### What you should do
Output the lines from the top of the entries below to the line with "तजनको भीड लागेको थियो ।", both included, exactly and without pictures.

### Data for the task
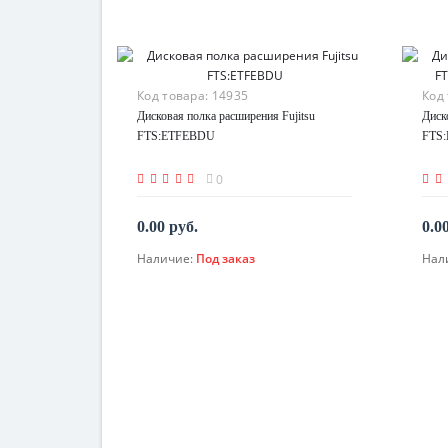
Код товара:
14935
Код
Дисковая полка расширения Fujitsu
Диск
FTS:ETFEBDU
FTS:
0
0.00 руб.
0.0
Наличие:
Под заказ
Нал
По запросу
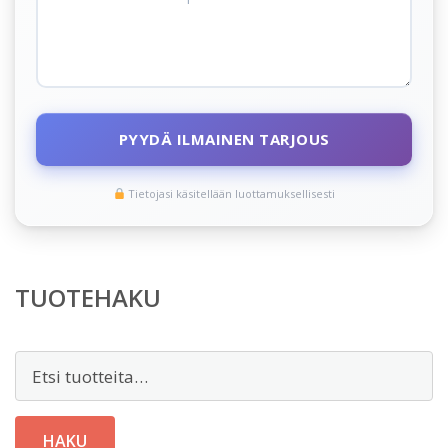
PYYDÄ ILMAINEN TARJOUS
Tietojasi käsitellään luottamuksellisesti
TUOTEHAKU
Etsi:
HAKU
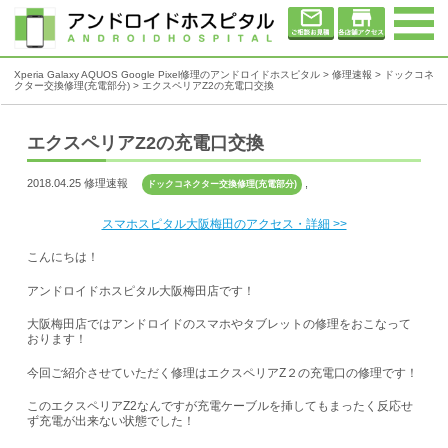
Xperia Galaxy AQUOS Google Pixel修理のアンドロイドホスピタル
>
修理速報
>
ドックコネ
クター交換修理(充電部分)
>
エクスペリアZ2の充電口交換
エクスペリアZ2の充電口交換
2018.04.25 修理速報
,
ドックコネクター交換修理(充電部分)
スマホスピタル大阪梅田のアクセス・詳細 >>
こんにちは！
アンドロイドホスピタル大阪梅田店です！
大阪梅田店ではアンドロイドのスマホやタブレットの修理をおこなって
おります！
今回ご紹介させていただく修理はエクスペリアZ２の充電口の修理です！
このエクスペリアZ2なんですが充電ケーブルを挿してもまったく反応せ
ず充電が出来ない状態でした！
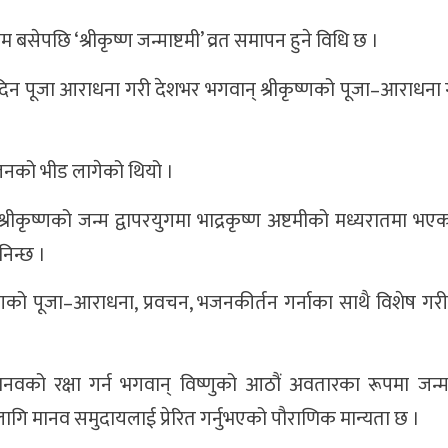
बसेपछि ‘श्रीकृष्ण जन्माष्टमी’ व्रत समापन हुने विधि छ ।
का दिन पूजा आराधना गरी देशभर भगवान् श्रीकृष्णको पूजा–आराधन
तजनको भीड लागेको थियो ।
श्रीकृष्णको जन्म द्वापरयुगमा भाद्रकृष्ण अष्टमीको मध्यरातमा भ
निन्छ ।
्णको पूजा–आराधना, प्रवचन, भजनकीर्तन गर्नाका साथै विशेष गर
र्ण मानवको रक्षा गर्न भगवान् विष्णुको आठौं अवतारका रूपमा जन
लागि मानव समुदायलाई प्रेरित गर्नुभएको पौराणिक मान्यता छ ।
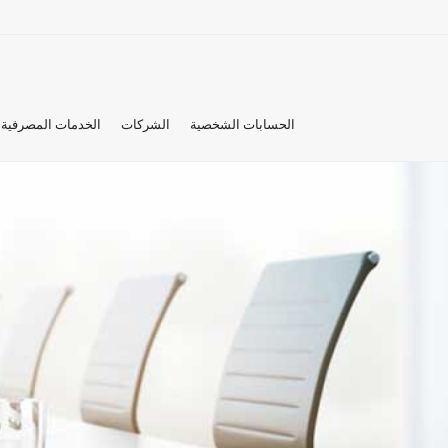
الحسابات الشخصية
الشركات
الخدمات المصرفية 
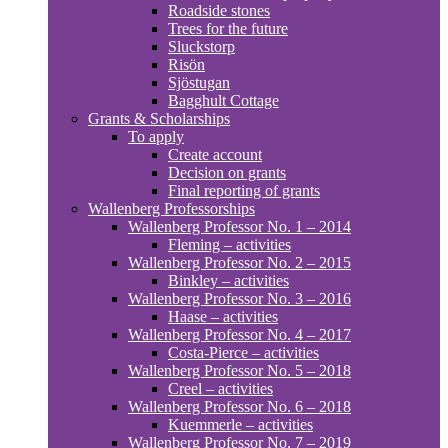
Roadside stones
Trees for the future
Sluckstorp
Risön
Sjöstugan
Bagghult Cottage
Grants & Scholarships
To apply
Create account
Decision on grants
Final reporting of grants
Wallenberg Professorships
Wallenberg Professor No. 1 – 2014
Fleming – activities
Wallenberg Professor No. 2 – 2015
Binkley – activities
Wallenberg Professor No. 3 – 2016
Haase – activities
Wallenberg Professor No. 4 – 2017
Costa-Pierce – activities
Wallenberg Professor No. 5 – 2018
Creel – activities
Wallenberg Professor No. 6 – 2018
Kuemmerle – activities
Wallenberg Professor No. 7 – 2019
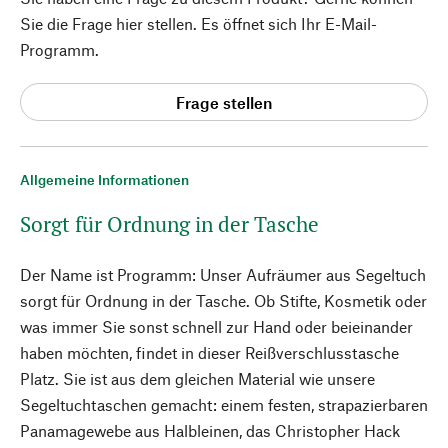
Sie die Frage hier stellen. Es öffnet sich Ihr E-Mail-
Programm.
Frage stellen
Allgemeine Informationen
Sorgt für Ordnung in der Tasche
Der Name ist Programm: Unser Aufräumer aus Segeltuch
sorgt für Ordnung in der Tasche. Ob Stifte, Kosmetik oder
was immer Sie sonst schnell zur Hand oder beieinander
haben möchten, findet in dieser Reißverschlusstasche
Platz. Sie ist aus dem gleichen Material wie unsere
Segeltuchtaschen gemacht: einem festen, strapazierbaren
Panamagewebe aus Halbleinen, das Christopher Hack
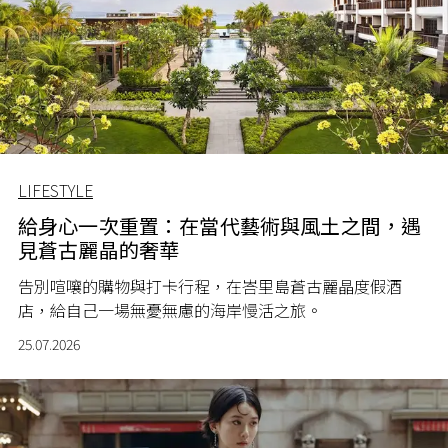
LIFESTYLE
給身心一次重置：在當代藝術與風土之間，遇
見蒼古麗晶的奢華
告別喧嚷的購物與打卡行程，在峇里島蒼古麗晶度假酒
店，給自己一場無憂無慮的海岸慢活之旅。
25.07.2026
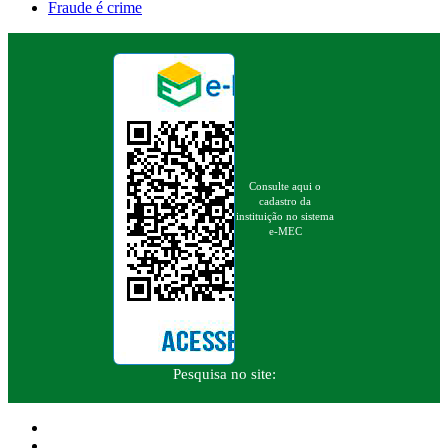
Fraude é crime
Consulte aqui o
cadastro da
instituição no sistema
e-MEC
Pesquisa no site:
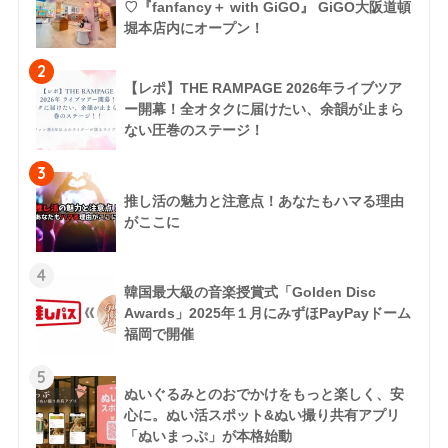
♡『fanfancy＋ with GiGO』 GiGO大阪道頓
堀本店内にオープン！
2
【レポ】THE RAMPAGE 2026年ライブツア
ー開幕！全オタクに届けたい、余韻が止まら
ない圧巻のステージ！
3
推し活の魅力と注意点！あなたもハマる理由
がここに
4
韓国最大級の音楽授賞式「Golden Disc
Awards」2025年１月にみずほPayPayドーム
福岡で開催
5
ぬいぐるみとのおでかけをもっと楽しく、安
心に。ぬい活スポット&ぬい撮り共有アプリ
「ぬいまっぷ」が本格始動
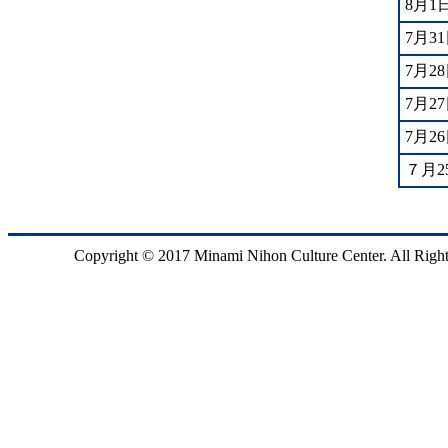
8月1
7月3
7月2
7月2
7月2
７月2
Copyright © 2017 Minami Nihon Culture Center. All Right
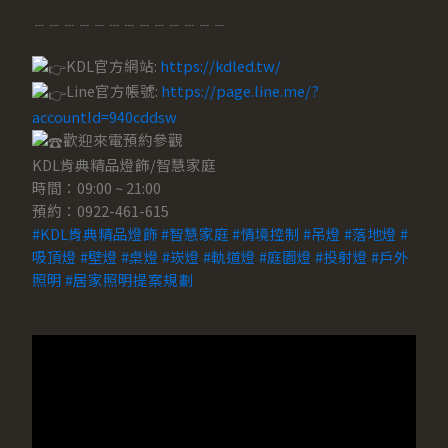
﹍﹍﹍﹍﹍﹍﹍﹍﹍﹍﹍﹍﹍
KDL官方網站:
https://kdled.tw/
Line官方帳號:
https://page.line.me/?
accountId=940cddsw
歡迎來電預約參觀
KDL肯典精品燈飾/智慧家庭
時間：09:00 ~ 21:00
預約：0922-461-615
#KDL肯典精品燈飾
#智慧家庭
#情境控制
#吊燈
#落地燈
#
吸頂燈
#壁燈
#桌燈
#崁燈
#軌道燈
#庭園燈
#投射燈
#戶外
照明
#居家照明提案規劃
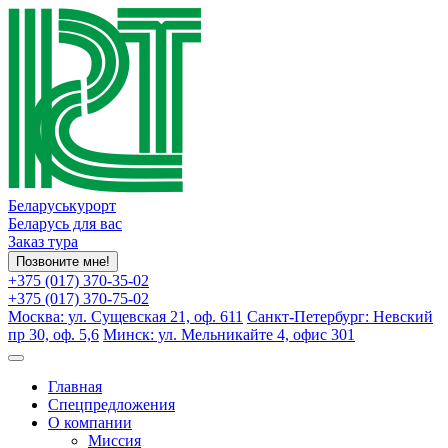
Беларуськурорт
Беларусь для вас
Заказ тура
Позвоните мне!
+375 (017) 370-35-02
+375 (017) 370-75-02
Москва: ул. Сущевская 21, оф. 611
Санкт-Петербург: Невский
пр 30, оф. 5,6
Минск: ул. Мельникайте 4, офис 301
Главная
Спецпредложения
О компании
Миссия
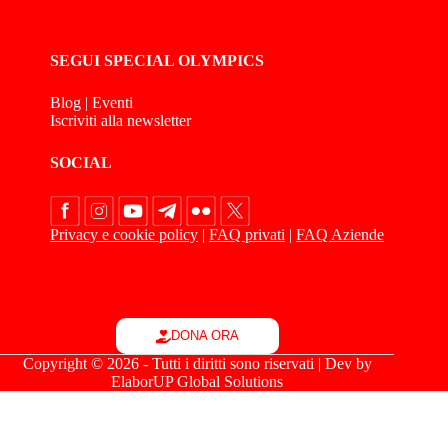
SEGUI SPECIAL OLYMPICS
Blog
|
Eventi
Iscriviti alla newsletter
SOCIAL
Privacy e cookie policy
|
FAQ privati
|
FAQ Aziende
DONA ORA
Copyright © 2026 - Tutti i diritti sono riservati | Dev by
ElaborUP Global Solutions
Le tue preferenze relative alla privacy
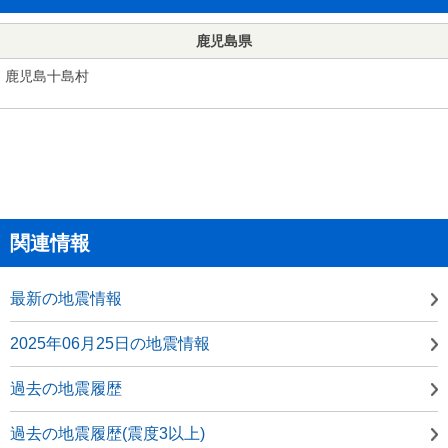
鹿児島県
鹿児島十島村
関連情報
最新の地震情報
2025年06月25日の地震情報
過去の地震履歴
過去の地震履歴(震度3以上)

### Solution below
Код товара:
14935
Код
Дисковая полка расширения Fujitsu
Диск
FTS:ETFEBDU
FTS:
0
0.00 руб.
0.0
Наличие:
Под заказ
Нал
По запросу
PYYDÄ ILMAINEN TARJOUS
Tietojasi käsitellään luottamuksellisesti
TUOTEHAKU
Etsi:
HAKU
Xperia Galaxy AQUOS Google Pixel修理のアンドロイドホスピタル
>
修理速報
>
ドックコネ
クター交換修理(充電部分)
>
エクスペリアZ2の充電口交換
エクスペリアZ2の充電口交換
2018.04.25 修理速報
,
ドックコネクター交換修理(充電部分)
スマホスピタル大阪梅田のアクセス・詳細 >>
こんにちは！
アンドロイドホスピタル大阪梅田店です！
大阪梅田店ではアンドロイドのスマホやタブレットの修理をおこなって
おります！
今回ご紹介させていただく修理はエクスペリアZ２の充電口の修理です！
このエクスペリアZ2なんですが充電ケーブルを挿してもまったく反応せ
ず充電が出来ない状態でした！
बसेपछि ‘श्रीकृष्ण जन्माष्टमी’ व्रत समापन हुने विधि छ ।
का दिन पूजा आराधना गरी देशभर भगवान् श्रीकृष्णको पूजा–आराधन
तजनको भीड लागेको थियो ।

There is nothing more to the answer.